La France détient le triste record du pays qui utilise le plus de pesticides en Europe et les propriétaires de jardins emploient à eux seuls 8% des produits toxiques déversés dans la nature. Certes, il n'est pas agréable de voir des pucerons envahir ses rosiers ou de constater que des chenilles dévorent ses légumes. Pour autant, il n'est pas forcément utile de recourir à des armes chimiques aux effets dévastateurs et incontrôlés, que ce soit pour des insectes et des animaux qui n'étaient pas visés à l'origine, voire pour les personnes qui risquent d'ingérer des quantités plus ou moins importantes de produits nocifs.

Plutôt que de vouloir exterminer les insectes, il peut se révéler beaucoup plus profitable de jardiner avec leur aide. Il est de plus en plus facile de se procurer des auxiliaires qui viendront détruire les populations de nuisibles qui endommagent votre potager. Outre les célèbres larves de coccinelles (photo ci-dessus) et leur fabuleux appétit pour les pucerons, des mouches, des guèpes et des vers peuvent également être achetés et disséminés à des endroits stratégiques pour accomplir leur devoir.

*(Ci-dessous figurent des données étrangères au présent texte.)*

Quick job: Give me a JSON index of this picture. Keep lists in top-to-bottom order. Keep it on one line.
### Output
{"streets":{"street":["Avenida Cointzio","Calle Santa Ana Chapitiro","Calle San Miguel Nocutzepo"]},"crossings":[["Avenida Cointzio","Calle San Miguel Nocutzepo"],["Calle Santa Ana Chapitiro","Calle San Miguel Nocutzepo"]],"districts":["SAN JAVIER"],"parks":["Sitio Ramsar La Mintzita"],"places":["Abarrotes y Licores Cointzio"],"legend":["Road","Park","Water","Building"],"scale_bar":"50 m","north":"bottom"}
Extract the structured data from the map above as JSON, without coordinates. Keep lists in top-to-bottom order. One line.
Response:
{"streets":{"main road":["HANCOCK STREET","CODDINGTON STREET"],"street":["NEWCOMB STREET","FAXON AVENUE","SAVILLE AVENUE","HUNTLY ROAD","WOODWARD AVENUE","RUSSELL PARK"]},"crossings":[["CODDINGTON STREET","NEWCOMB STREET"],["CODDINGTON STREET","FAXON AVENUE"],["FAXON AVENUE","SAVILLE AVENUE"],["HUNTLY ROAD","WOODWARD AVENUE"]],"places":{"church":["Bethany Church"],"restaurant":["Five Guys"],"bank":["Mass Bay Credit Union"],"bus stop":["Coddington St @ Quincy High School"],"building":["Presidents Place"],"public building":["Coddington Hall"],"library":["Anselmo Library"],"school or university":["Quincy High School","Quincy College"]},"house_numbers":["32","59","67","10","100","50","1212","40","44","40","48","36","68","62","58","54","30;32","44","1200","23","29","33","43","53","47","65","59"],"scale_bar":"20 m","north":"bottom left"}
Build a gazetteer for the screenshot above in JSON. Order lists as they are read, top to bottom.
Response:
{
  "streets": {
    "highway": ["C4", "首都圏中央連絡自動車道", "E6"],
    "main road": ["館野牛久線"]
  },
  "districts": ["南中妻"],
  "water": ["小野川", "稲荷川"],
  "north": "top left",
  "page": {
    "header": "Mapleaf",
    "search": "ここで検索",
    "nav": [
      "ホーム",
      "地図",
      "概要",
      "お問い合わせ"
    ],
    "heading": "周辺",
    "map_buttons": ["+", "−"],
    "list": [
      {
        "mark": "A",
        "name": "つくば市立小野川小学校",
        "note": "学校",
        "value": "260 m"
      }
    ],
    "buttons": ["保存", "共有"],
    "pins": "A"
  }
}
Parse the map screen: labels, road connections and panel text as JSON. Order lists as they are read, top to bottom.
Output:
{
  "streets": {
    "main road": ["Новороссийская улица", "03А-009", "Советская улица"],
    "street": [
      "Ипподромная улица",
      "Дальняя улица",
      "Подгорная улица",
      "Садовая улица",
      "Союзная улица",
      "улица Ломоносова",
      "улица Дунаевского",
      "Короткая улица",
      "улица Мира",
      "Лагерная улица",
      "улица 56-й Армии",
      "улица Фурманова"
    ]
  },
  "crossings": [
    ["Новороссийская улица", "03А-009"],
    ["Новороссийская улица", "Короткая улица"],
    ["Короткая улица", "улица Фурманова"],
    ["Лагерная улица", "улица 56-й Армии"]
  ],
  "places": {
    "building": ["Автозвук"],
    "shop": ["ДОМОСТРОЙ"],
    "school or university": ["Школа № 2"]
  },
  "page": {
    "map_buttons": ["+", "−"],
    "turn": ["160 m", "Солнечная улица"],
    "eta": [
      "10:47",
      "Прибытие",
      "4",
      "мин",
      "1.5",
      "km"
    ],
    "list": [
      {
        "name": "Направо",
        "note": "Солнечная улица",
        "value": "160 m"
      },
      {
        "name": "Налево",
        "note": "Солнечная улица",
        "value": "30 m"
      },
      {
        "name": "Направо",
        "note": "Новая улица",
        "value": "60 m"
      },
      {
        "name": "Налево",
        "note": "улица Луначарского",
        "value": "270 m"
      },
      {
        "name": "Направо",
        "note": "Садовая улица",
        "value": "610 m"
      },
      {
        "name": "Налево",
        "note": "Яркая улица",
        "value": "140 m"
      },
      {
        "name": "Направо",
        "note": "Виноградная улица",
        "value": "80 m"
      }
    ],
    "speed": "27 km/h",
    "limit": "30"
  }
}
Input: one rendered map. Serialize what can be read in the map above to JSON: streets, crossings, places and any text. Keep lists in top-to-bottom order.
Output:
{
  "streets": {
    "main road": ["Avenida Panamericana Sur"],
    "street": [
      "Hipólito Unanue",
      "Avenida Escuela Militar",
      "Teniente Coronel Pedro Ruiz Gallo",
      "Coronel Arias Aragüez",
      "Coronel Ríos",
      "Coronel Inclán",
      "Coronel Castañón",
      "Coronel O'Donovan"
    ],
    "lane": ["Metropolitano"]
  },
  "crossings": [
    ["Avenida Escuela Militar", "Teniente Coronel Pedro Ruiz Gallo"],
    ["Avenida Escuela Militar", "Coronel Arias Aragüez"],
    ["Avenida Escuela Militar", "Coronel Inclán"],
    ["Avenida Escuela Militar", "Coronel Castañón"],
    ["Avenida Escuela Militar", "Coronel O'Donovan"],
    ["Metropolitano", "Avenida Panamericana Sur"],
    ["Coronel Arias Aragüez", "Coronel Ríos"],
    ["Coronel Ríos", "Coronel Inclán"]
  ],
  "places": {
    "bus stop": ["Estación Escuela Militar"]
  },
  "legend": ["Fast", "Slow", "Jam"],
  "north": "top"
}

Une façon particulièrement écologique de jardiner, qui permet de préserver et d'accroître la biodiversité naturelle.
Jardiner durable, ce n'est pas qu'une vue de l'esprit, c'est également un geste fort en direction de la nature et une nécessité de plus en plus grande au fur et à mesure que notre environnement se dégrade. Apprenez à connaître les insectes et animaux qui peuplent votre jardin et leur rôle avant de décider de les éliminer. N'hésitez pas non plus à vous renseigner auprès des nombreuses associations écologiques qui existent aujourd'hui et qui se feront un plaisir de vous aider à choisir la méthode la plus adaptée à vos besoins pour que votre jardin devienne bio et plus florissant que jamais.
Vincent Armillon, pour la Rédaction.